4) If Obedience and Dominance were made into movies, do you have a dream cast in mind?
Not a dream cast, but a dream director: Fincher. I also really love the films of Denis Villeneuve (Enemy, Prisoners). His movies have that Fincheresque urgency, that kind of growling suspense even when nothing much is happening on-screen. I love movies like that, thrillers that make you pay attention, that are crafted right down to their mood. That's the kinds of books I love, too, and I don't think there are enough of them out there. The people who read in America generally want to be transported; this is why you see a plethora of historicals and European mysteries on the shelves. And from time to time I like these books as well. But the stuff I really respond to are books that are set in the present time, that focus on people who are facing some kind of imminent struggle, and then weird and labyrinthine stuff starts to happen. Hitchcock obviously mastered this form, but I think Fincher has taken that kind of "nobody knows what's real" concept and improved upon it in a lot of ways. I actually think his rendition of Gone Girl was better than the novel. It was scarier somehow, more wicked.
5) What are your favorite psychological thrillers/mysteries/books with twist endings? What would you recommend fans of your books read next?
I read a lot of different stuff, but as I said above the books I'm usually drawn to aren't police procedurals or cop novels, of which there are thousands and thousands on our shelves, but books about average people in hellish situations. I really liked Paula Hawkins' Girl on the Train; the voices of the characters reminded me a lot of Gillian Flynn. Speaking of Flynn, she became famous for Gone Girl, but my favorite novel of hers by far is Sharp Objects. With regard to twist endings, the granddaddy of all twists would have to be Dennis Lehane's Shutter Island, which was turned into a movie by Martin Scorsese. One of my favorite novels actually isn't a thriller, it's the genre-defying Never Let Me Go, by Kazuo Ishiguro. This novel doesn't have a "twist" in the traditional sense, but for three quarters of the novel you're left to wonder what's going on and what's going to happen. I love this novel and I still believe, a decade after I read it, that it's the most perfect novel I've ever read. Absolute masterpiece.
6) Would you rather be in Professor Williams' Logic and Reasoning 204 class, or Richard Aldiss' Unraveling a Literary Mystery class, and why? Do you think you would be the winning student in either of these classes?

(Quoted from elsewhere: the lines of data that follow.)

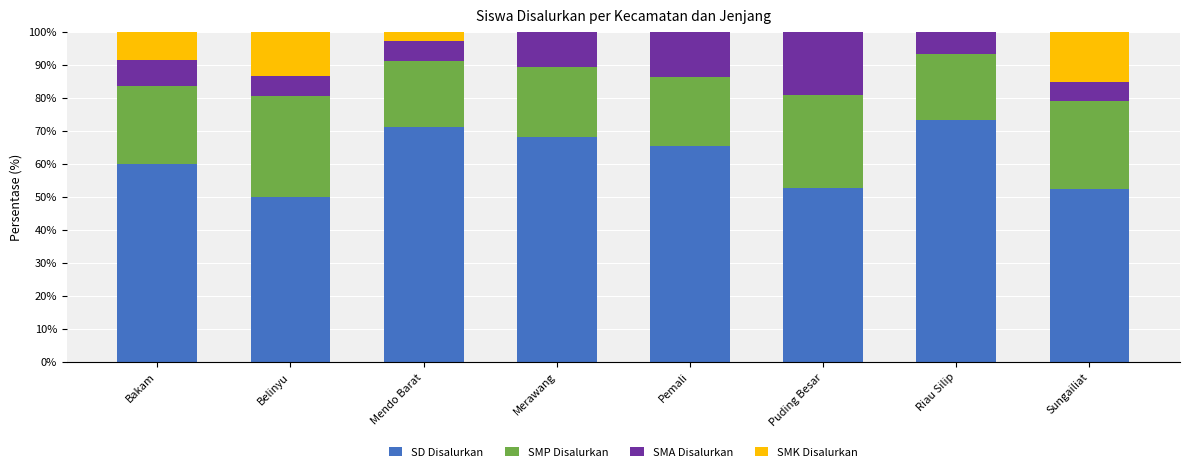

What is the total value across all series at Puding Besar?

100.0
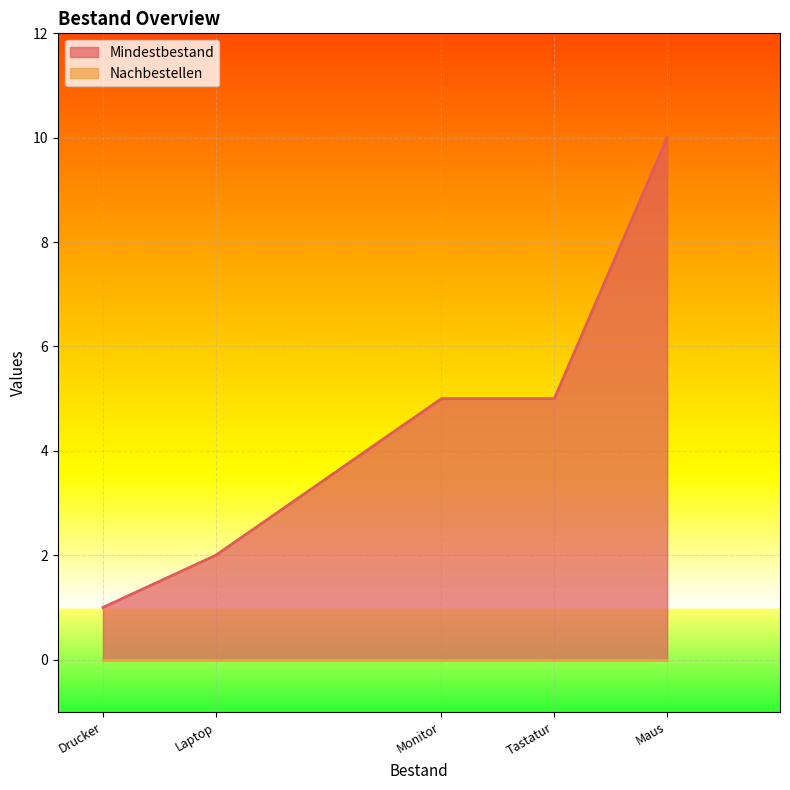

Which series has the widest spread of values?

Mindestbestand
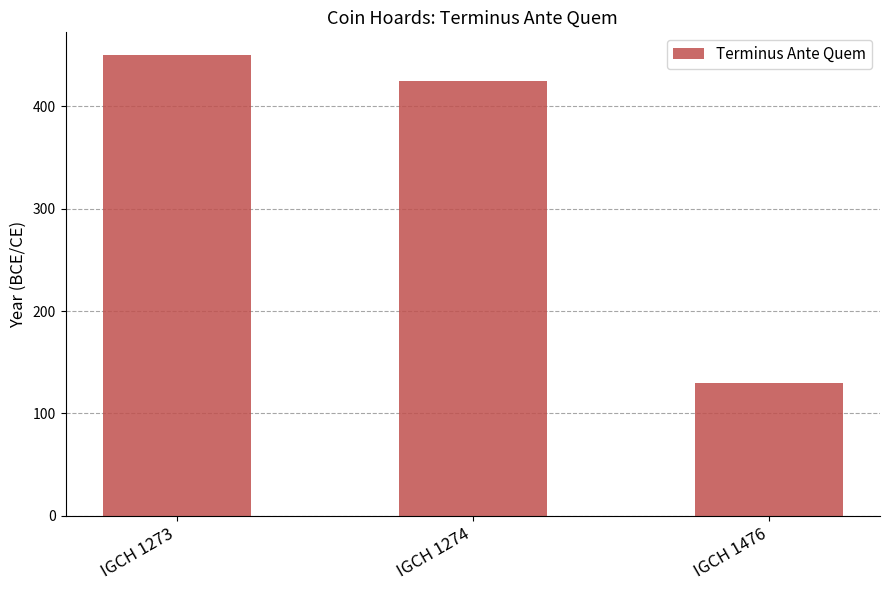

At which label is the value closest to 290?

IGCH 1274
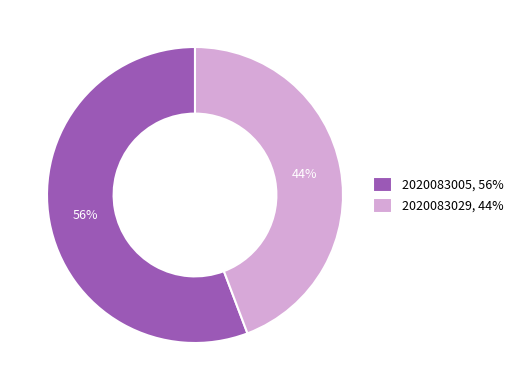

Is it true that 2020083029 is 56% of the pie?

False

I would have rather been in Aldiss's class, I think, simply because the idea of tracking down the identity of a reclusive author sounds awesome to me. And no, I would not have won. This is why I'm a writer: I like to sit back and watch other people from afar. I'm not nearly curious (or masochistic) enough to immerse myself the way the best students in these classes do. I would much rather wait until the mystery is figured out and then have someone tell me the solution.
I would like to thank Will Lavender again for talking with me. There is nothing more exciting for a reader than to get a chance to talk to a favorite author!